+++ Extracted records

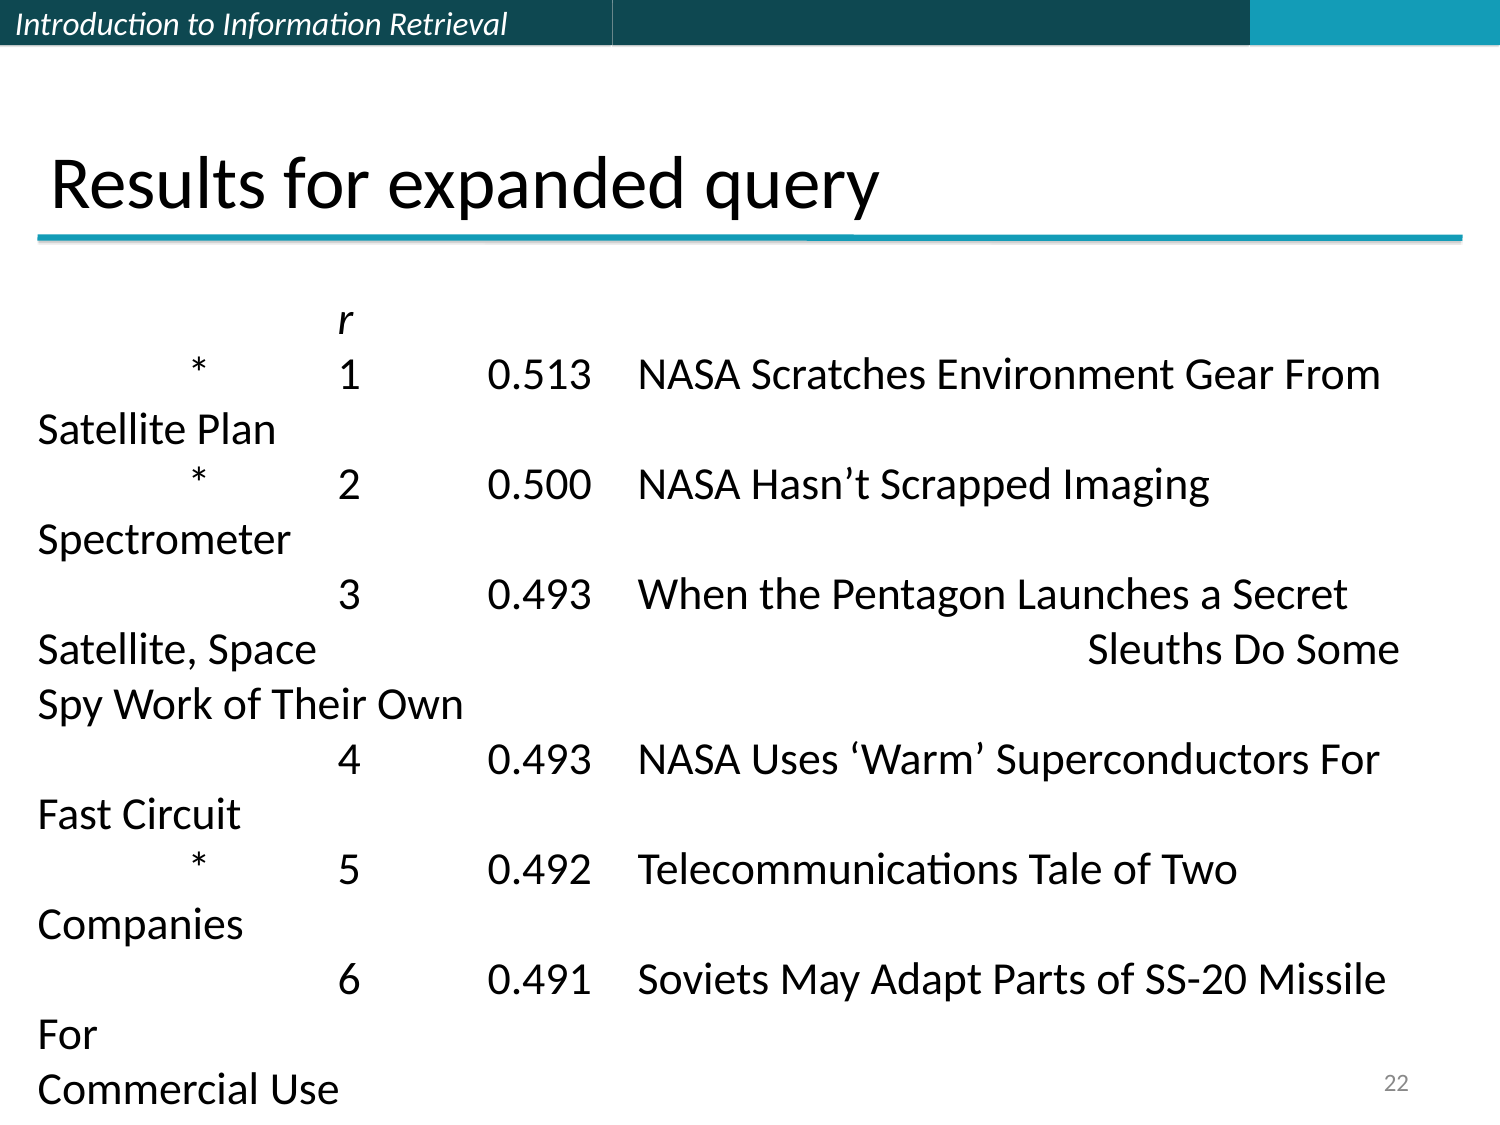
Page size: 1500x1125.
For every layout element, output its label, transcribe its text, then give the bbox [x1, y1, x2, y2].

text_box r * 1 0.513 NASA Scratches Environment Gear From Satellite Plan * 2 0.500 NASA Hasn’t Scrapped Imaging Spectrometer 3 0.493 When the Pentagon Launches a Secret Satellite, Space Sleuths Do Some Spy Work of Their Own 4 0.493 NASA Uses ‘Warm’ Superconductors For Fast Circuit * 5 0.492 Telecommunications Tale of Two Companies 6 0.491 Soviets May Adapt Parts of SS-20 Missile For Commercial Use 7 0.490 Gaping Gap: Pentagon Lags in Race To Match the Soviets In Rocket Launchers 8 0.490 Rescue of Satellite By Space Agency To Cost $90 Million [22, 281, 1465, 1125]
title Results for expanded query [34, 16, 1385, 232]
slide_number 22 [1074, 1058, 1425, 1105]
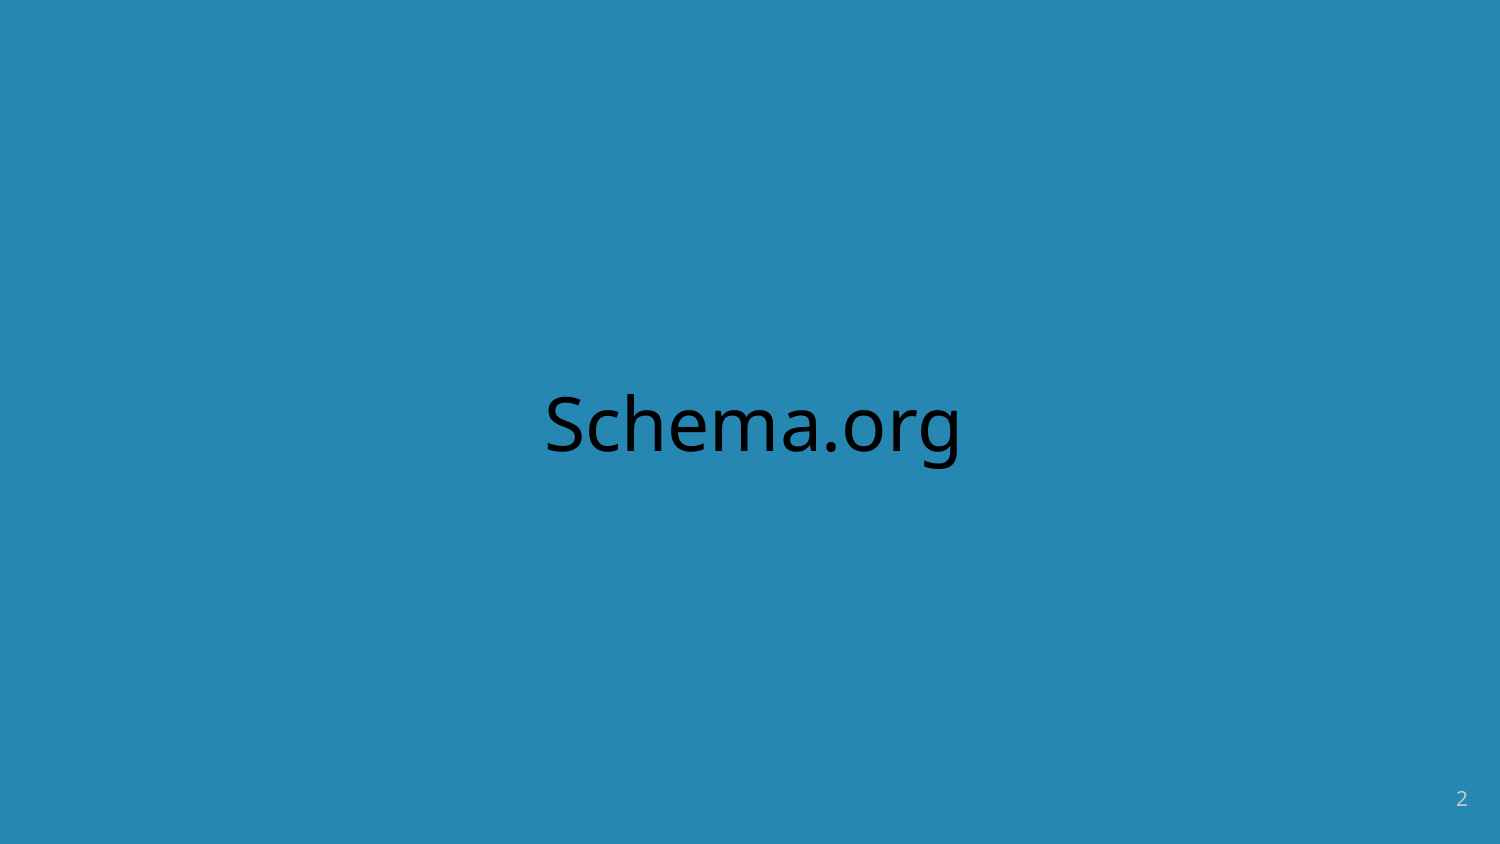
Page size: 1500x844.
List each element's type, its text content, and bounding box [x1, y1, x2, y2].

title Schema.org [110, 351, 1399, 493]
slide_number ‹#› [1392, 767, 1483, 833]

++++++

**Exercise description**: Quote every record above exactly, leaving out any pictures.

**Answer for the task**:
Page size: 1500x1125.
For every layout element, output its label, transcribe its text, then give the bbox [x1, y1, x2, y2].

text_box r * 1 0.513 NASA Scratches Environment Gear From Satellite Plan * 2 0.500 NASA Hasn’t Scrapped Imaging Spectrometer 3 0.493 When the Pentagon Launches a Secret Satellite, Space Sleuths Do Some Spy Work of Their Own 4 0.493 NASA Uses ‘Warm’ Superconductors For Fast Circuit * 5 0.492 Telecommunications Tale of Two Companies 6 0.491 Soviets May Adapt Parts of SS-20 Missile For Commercial Use 7 0.490 Gaping Gap: Pentagon Lags in Race To Match the Soviets In Rocket Launchers 8 0.490 Rescue of Satellite By Space Agency To Cost $90 Million [22, 281, 1465, 1125]
title Results for expanded query [34, 16, 1385, 232]
slide_number 22 [1074, 1058, 1425, 1105]
Page size: 1500x844.
List each element's type, its text content, and bounding box [x1, y1, x2, y2].

title Schema.org [110, 351, 1399, 493]
slide_number ‹#› [1392, 767, 1483, 833]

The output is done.